## [Extrait retenu]
L’île de Ré bénéficie, face à la concurrence, de trois avantages de taille : la qualité de son sel, excellent pour la pêche, sa situation privilégiée au bord de l’Atlantique et… ses exemptions fiscales ! En effet, depuis 1289, les Rétais ont habillement négocié avec le pouvoir royal des privilèges, qui se maintiendront jusqu’à la fin de l’Ancien Régime, et qui auront une influence décisive sur l’avenir de l’île et sa richesse matérielle. « A l’époque, on produit 25 000 tonnes de sel par an, contre 3000 aujourd’hui », souligne Jacques Boucard.

## [Données sources]
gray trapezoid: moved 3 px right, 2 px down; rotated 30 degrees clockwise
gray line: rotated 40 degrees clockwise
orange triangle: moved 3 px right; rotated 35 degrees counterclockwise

## [Consignes]
a. Recopiez, s'il vous plaît, tout le passage sur le sel de l'île de Ré, depuis « L’île de Ré » jusqu'à « souligne Jacques Boucard. ».
b. Répondez à ces questions d'après l'extrait retenu sur le sel de l'île de Ré :
(i) Depuis quelle année les Rétais négocient-ils des privilèges avec le pouvoir royal ?
(ii) Jusqu'à quand ces privilèges se maintiendront-ils ?
(iii) Combien de tonnes de sel par an produit-on aujourd'hui, selon Jacques Boucard ?
c. Poursuivez le texte sur le sel de l'île de Ré à la suite de sa dernière phrase.

## [Réponses attendues]
a.
L’île de Ré bénéficie, face à la concurrence, de trois avantages de taille : la qualité de son sel, excellent pour la pêche, sa situation privilégiée au bord de l’Atlantique et… ses exemptions fiscales ! En effet, depuis 1289, les Rétais ont habillement négocié avec le pouvoir royal des privilèges, qui se maintiendront jusqu’à la fin de l’Ancien Régime, et qui auront une influence décisive sur l’avenir de l’île et sa richesse matérielle. « A l’époque, on produit 25 000 tonnes de sel par an, contre 3000 aujourd’hui », souligne Jacques Boucard.

b.
(i) Depuis 1289.
(ii) Jusqu'à la fin de l'Ancien Régime.
(iii) 3000 tonnes.

c.
400 voiliers au large
En 1727, un document officiel indique de 300 à 400 bateaux mouillent régulièrement au large de Saint-Martin, attendant de charger la marchandise. « C’est un port international, qui accueille quatre fois plus de bateaux à cette époque que le port de La Rochelle », explique Jacques Boucard. Cela ne veut pas dire qu’il faut imaginer le port tel une fourmilière, avec des quais remplis de monde et des voiles à perte de vue… Le port est toujours aménagé de façon sommaire, avec des quais encore en terre battue, et le trafic à l’intérieur du port est faible ! « Les bateaux à fort tonnage restent dans la rade. Ce sont des petits bateaux, comme les allèges, qui vont directement chercher le sel dans les marais salants en remontant les chenaux », précise Jacques Boucard. Dans le port, les bateaux légers viennent charger le reste des marchandises exportées vers l’Europe du Nord -surtout à partir des années 1650- comme le vin, les eaux-de-vie ou le vinaigre.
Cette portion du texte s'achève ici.